As part of the leprosy vaccine trial taking place in Karonga District, Northern Malaŵi, it is essential to establish whether the presence of HIV infection in the population is affecting the incidence rate or clinical presentation of leprosy or the effectiveness of the trial vaccines. To obtain the appropriate information, a rapid and economical HIV testing protocol, which could be performed in a rural laboratory and would be robust under variable environmental conditions, had to be developed. This paper reports on the development/evaluation phase of a multitest protocol based on commercially available particle agglutination and ELISA anti-HIV antibody detection kits. The protocol was devised by first evaluating a range of kits in London using a battery of African and non-African sera and then field testing 1455 sera in Malaŵi, which included 184 sera from leprosy patients and 60 sera from syphilis patients to check for cross-reactivity. According to the protocol developed, all sera are screened initially both by indirect ELISA (Organon) and using a rapid and economical modification of the Serodia particle agglutination test.

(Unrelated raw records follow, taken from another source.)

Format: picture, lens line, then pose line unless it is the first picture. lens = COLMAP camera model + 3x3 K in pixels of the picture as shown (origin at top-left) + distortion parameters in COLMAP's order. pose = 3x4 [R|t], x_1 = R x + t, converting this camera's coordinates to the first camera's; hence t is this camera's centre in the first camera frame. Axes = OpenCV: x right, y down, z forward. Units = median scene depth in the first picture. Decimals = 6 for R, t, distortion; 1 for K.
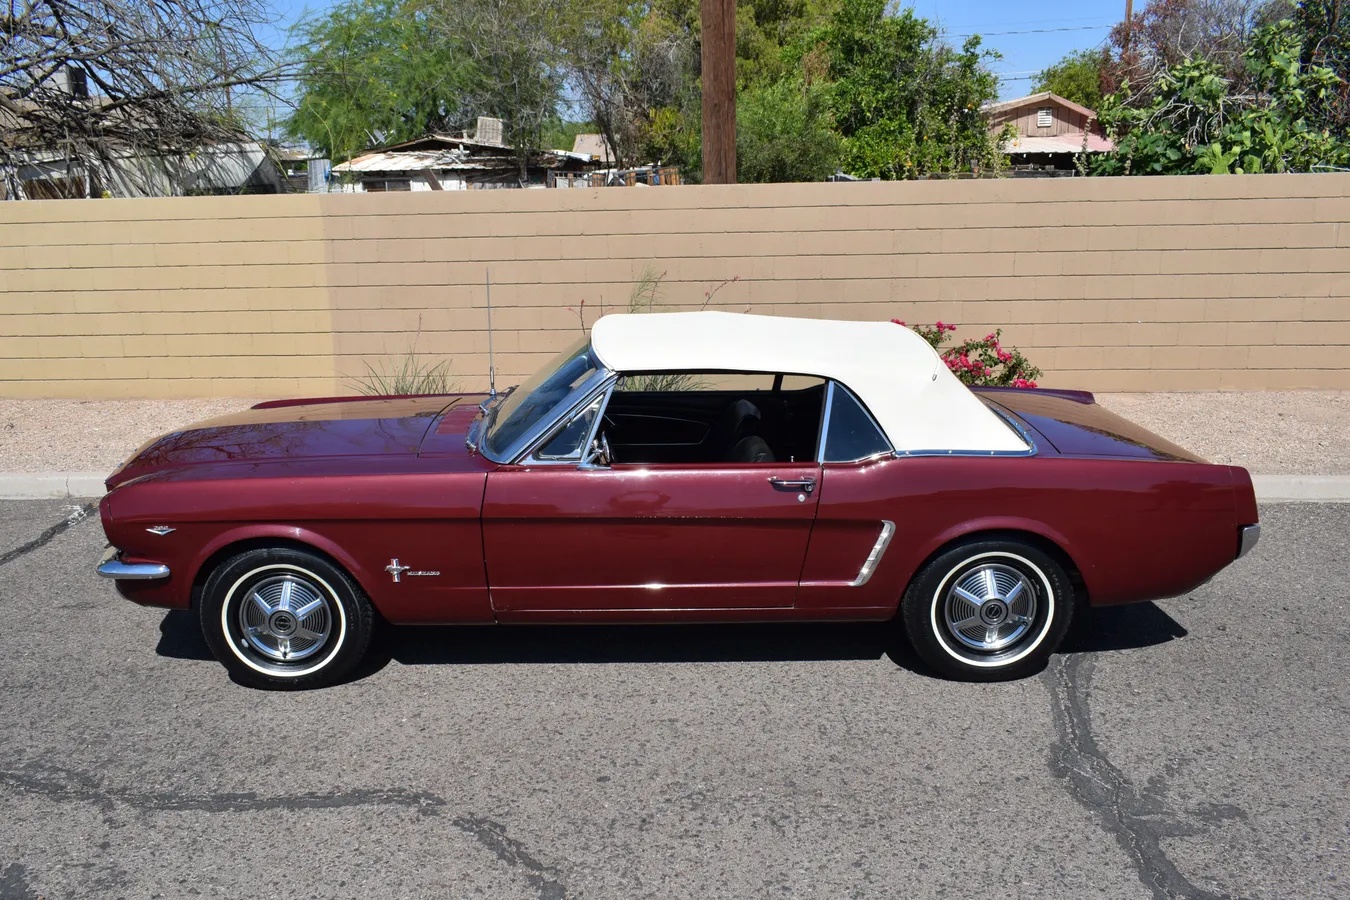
lens RADIAL K [[1148.6, 0, 676.2], [0, 1148.6, 475.4], [0, 0, 1]] dist [-0.021412, 0.010014]
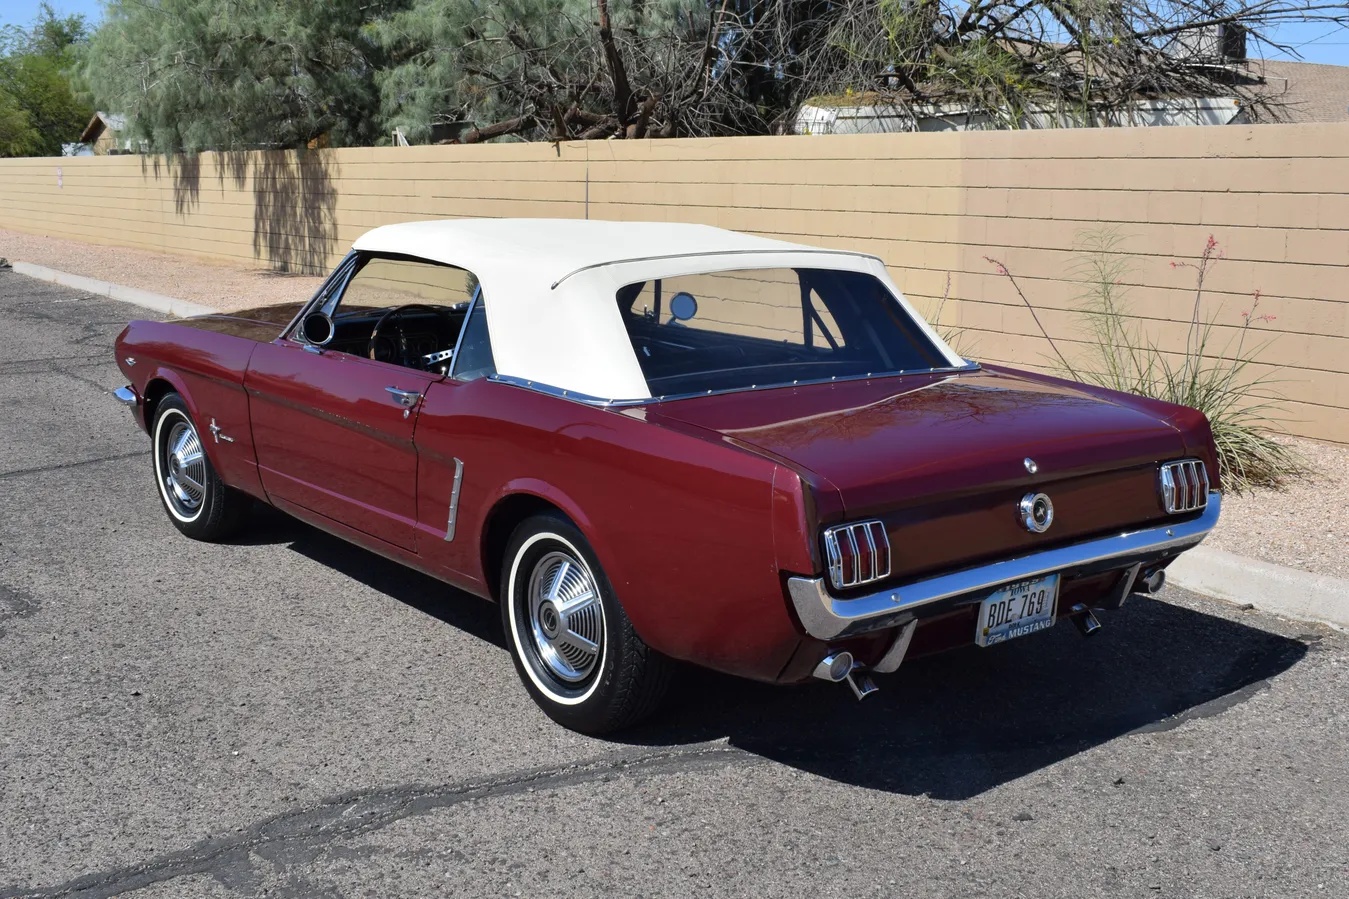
lens RADIAL K [[1520.2, 0, 748.9], [0, 1520.2, 450.5], [0, 0, 1]] dist [-0.005279, -0.024253]
pose [[0.650760, 0.160546, -0.742116, 0.523946], [-0.216146, 0.976121, 0.021632, -0.014625], [0.727869, 0.146328, 0.669922, 0.227932]]
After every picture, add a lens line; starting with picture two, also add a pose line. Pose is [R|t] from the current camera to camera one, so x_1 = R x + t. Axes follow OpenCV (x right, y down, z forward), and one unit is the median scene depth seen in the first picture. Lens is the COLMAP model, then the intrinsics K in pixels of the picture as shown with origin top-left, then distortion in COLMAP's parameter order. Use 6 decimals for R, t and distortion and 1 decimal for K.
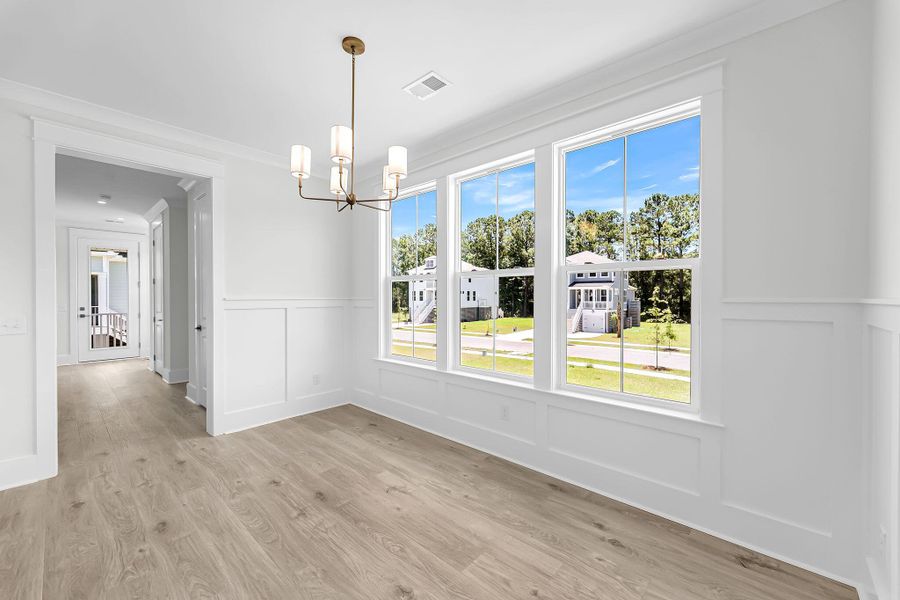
lens RADIAL K [[365.3, 0, 444.2], [0, 365.3, 299.3], [0, 0, 1]] dist [0.001060, -0.000286]
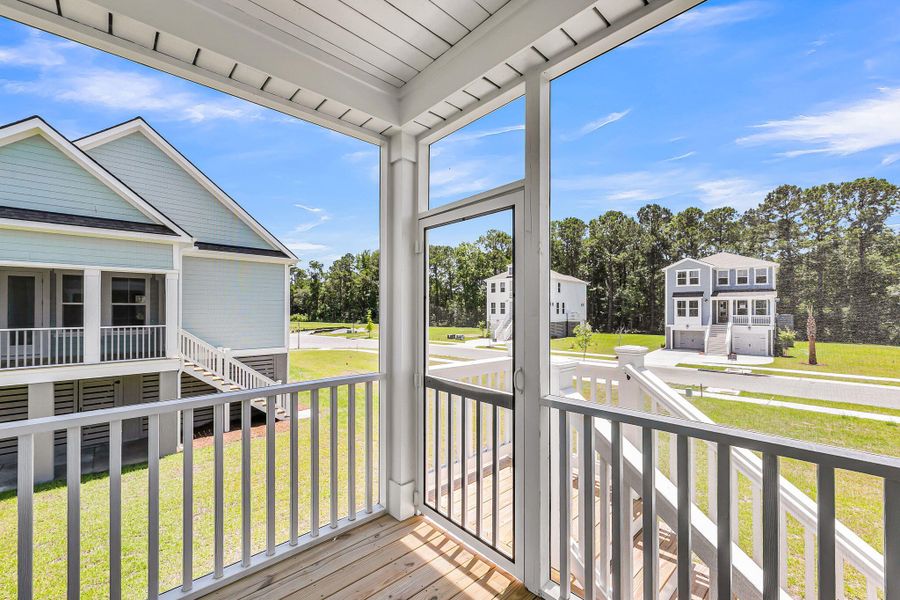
lens RADIAL K [[365.3, 0, 443.0], [0, 365.3, 306.1], [0, 0, 1]] dist [0.001060, -0.000286]
pose [[0.996219, -0.000076, -0.086876, -0.127606], [-0.001323, 0.999870, -0.016045, -0.000168], [0.086866, 0.016099, 0.996090, 0.126873]]
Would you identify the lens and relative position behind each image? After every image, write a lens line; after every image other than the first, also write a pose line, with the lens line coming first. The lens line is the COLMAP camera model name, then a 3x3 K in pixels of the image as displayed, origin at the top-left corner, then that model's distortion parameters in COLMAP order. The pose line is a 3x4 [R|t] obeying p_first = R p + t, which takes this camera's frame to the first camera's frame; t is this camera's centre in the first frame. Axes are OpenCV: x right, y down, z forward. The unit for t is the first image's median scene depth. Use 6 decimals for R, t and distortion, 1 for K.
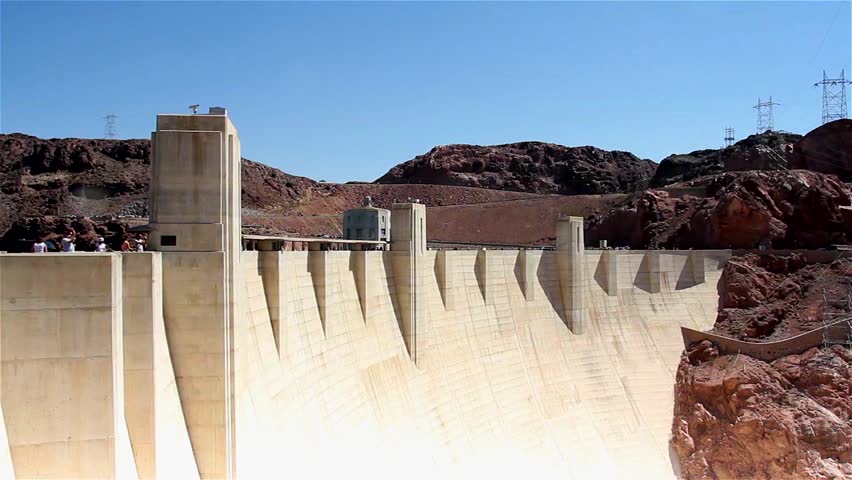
lens RADIAL K [[671.1, 0, 426.0], [0, 671.1, 240.0], [0, 0, 1]] dist [-0.088557, 0.065544]
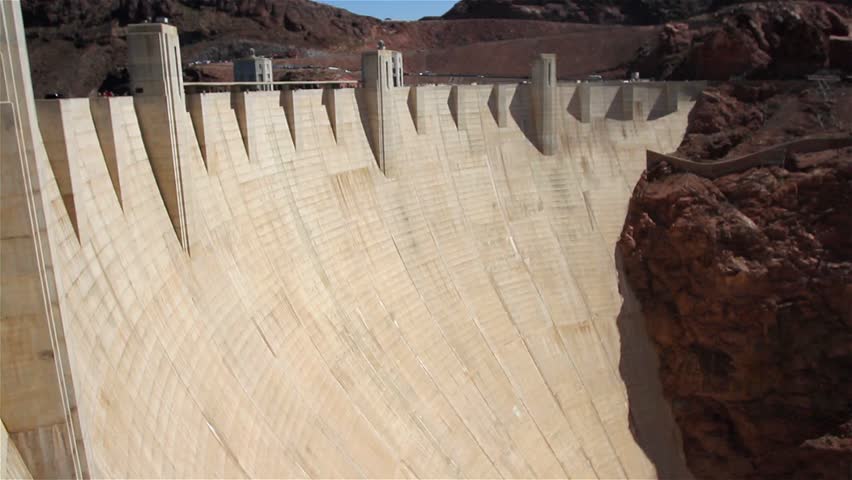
lens RADIAL K [[671.1, 0, 426.0], [0, 671.1, 240.0], [0, 0, 1]] dist [-0.088557, 0.065544]
pose [[0.989908, 0.009047, -0.141420, 0.179831], [0.025317, 0.970615, 0.239304, -0.003432], [0.139429, -0.240469, 0.960591, -0.214992]]
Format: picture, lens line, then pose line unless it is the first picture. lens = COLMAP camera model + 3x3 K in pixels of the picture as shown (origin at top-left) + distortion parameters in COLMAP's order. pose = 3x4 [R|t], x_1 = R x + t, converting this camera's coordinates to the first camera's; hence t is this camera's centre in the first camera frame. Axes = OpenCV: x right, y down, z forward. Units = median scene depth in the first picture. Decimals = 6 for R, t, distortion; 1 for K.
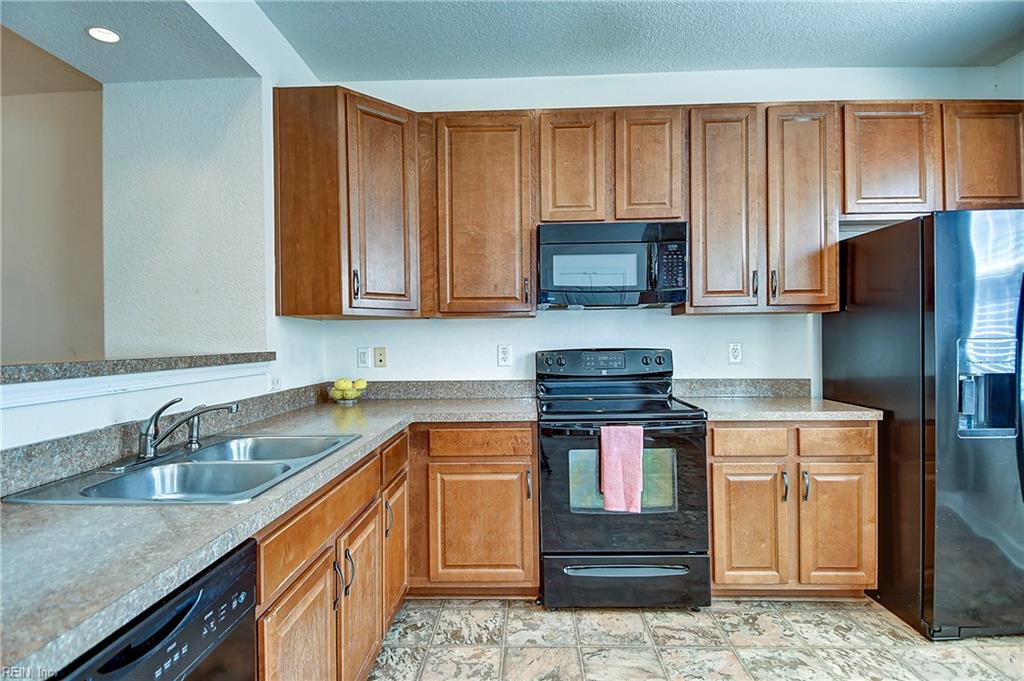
lens RADIAL K [[540.2, 0, 510.9], [0, 540.2, 342.4], [0, 0, 1]] dist [0.044261, -0.053641]
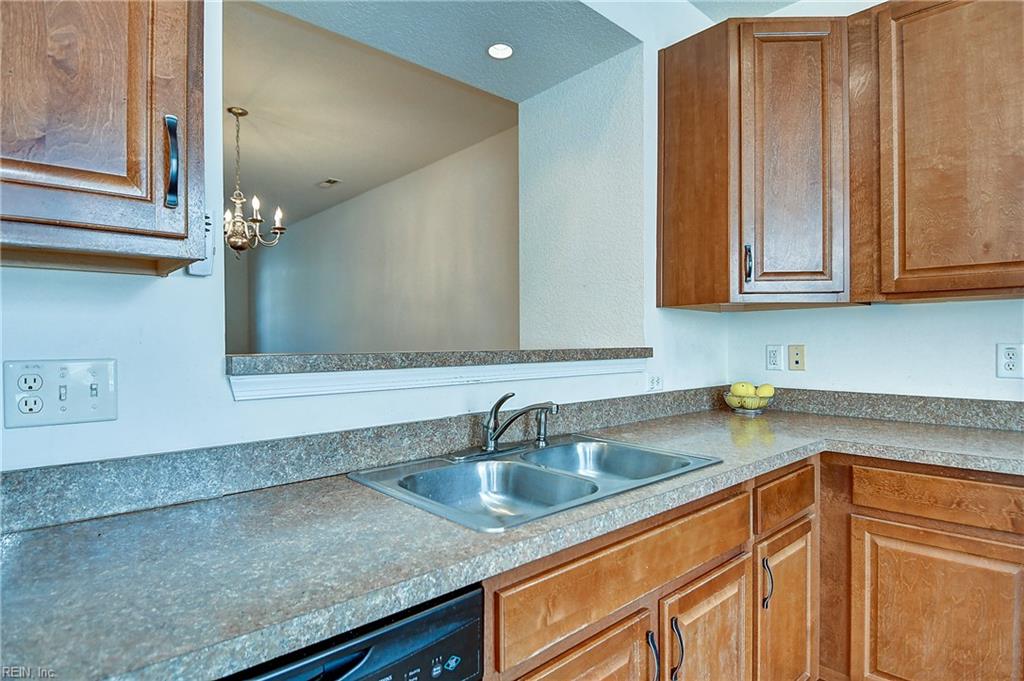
lens RADIAL K [[540.2, 0, 510.9], [0, 540.2, 342.4], [0, 0, 1]] dist [0.044261, -0.053641]
pose [[0.691898, 0.009072, -0.721939, 0.045696], [-0.006654, 0.999959, 0.006189, 0.004653], [0.721965, 0.000521, 0.691929, 0.212893]]
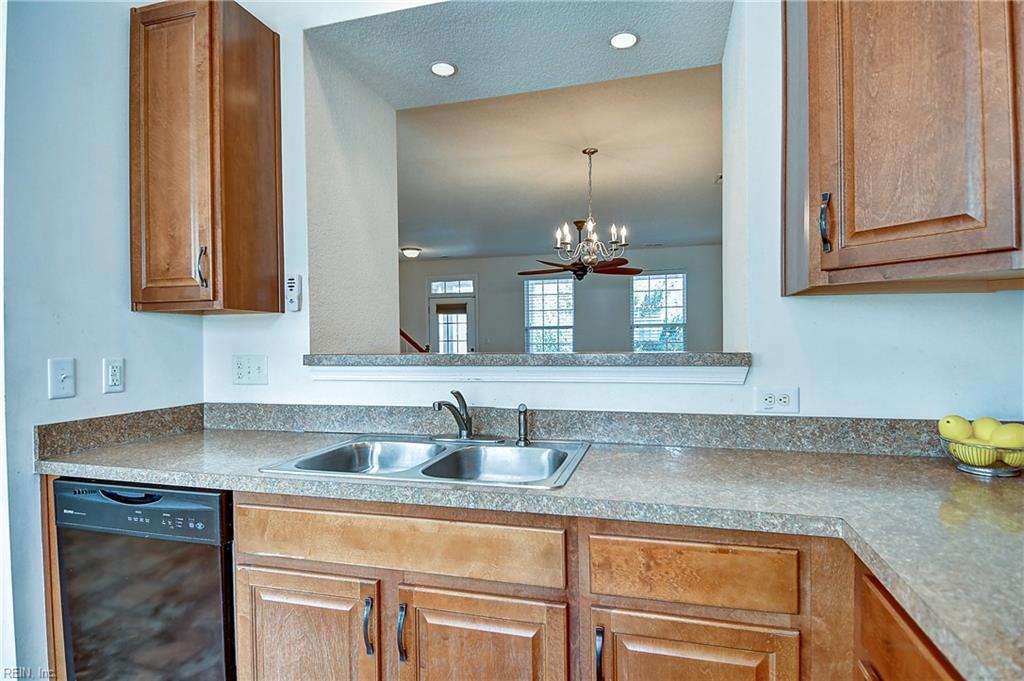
lens RADIAL K [[540.2, 0, 510.9], [0, 540.2, 342.4], [0, 0, 1]] dist [0.044261, -0.053641]
pose [[-0.239462, 0.018851, -0.970723, 0.269282], [0.008565, 0.999814, 0.017303, -0.009222], [0.970868, -0.004171, -0.239579, 0.851820]]
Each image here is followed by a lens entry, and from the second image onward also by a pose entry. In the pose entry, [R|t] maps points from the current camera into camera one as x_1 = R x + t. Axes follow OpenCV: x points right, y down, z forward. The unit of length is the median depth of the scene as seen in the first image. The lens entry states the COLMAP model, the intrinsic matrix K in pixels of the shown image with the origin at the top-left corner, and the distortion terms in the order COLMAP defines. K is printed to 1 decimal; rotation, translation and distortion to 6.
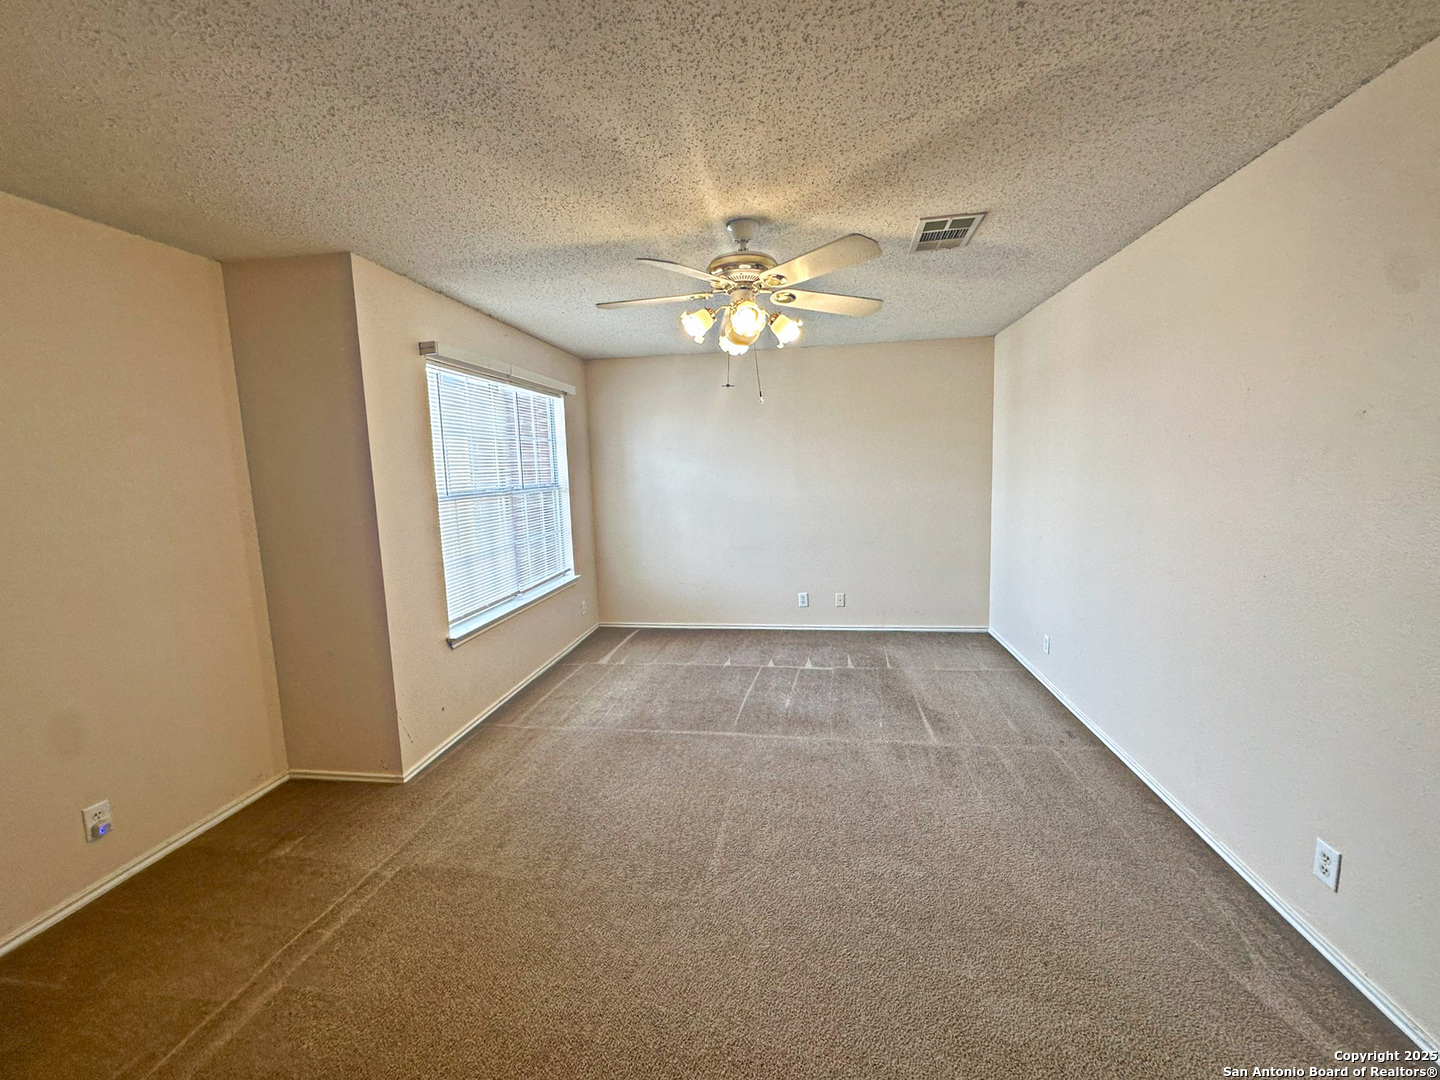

Positives are retested using both a competitive ELISA (Wellcome or Behring) and the standard Serodia particle agglutination test. The validity of this multitest protocol was confirmed by Western blotting a large sample of the positive and negative Malaŵian sera in London. Factors affecting kit selection, and problems associated with individual kits, are discussed. While the specific multitest protocol developed for Malaŵi might not be suitable for every project, the principle of developing economical alternatives to Western blotting is an important consideration for any field investigation of HIV.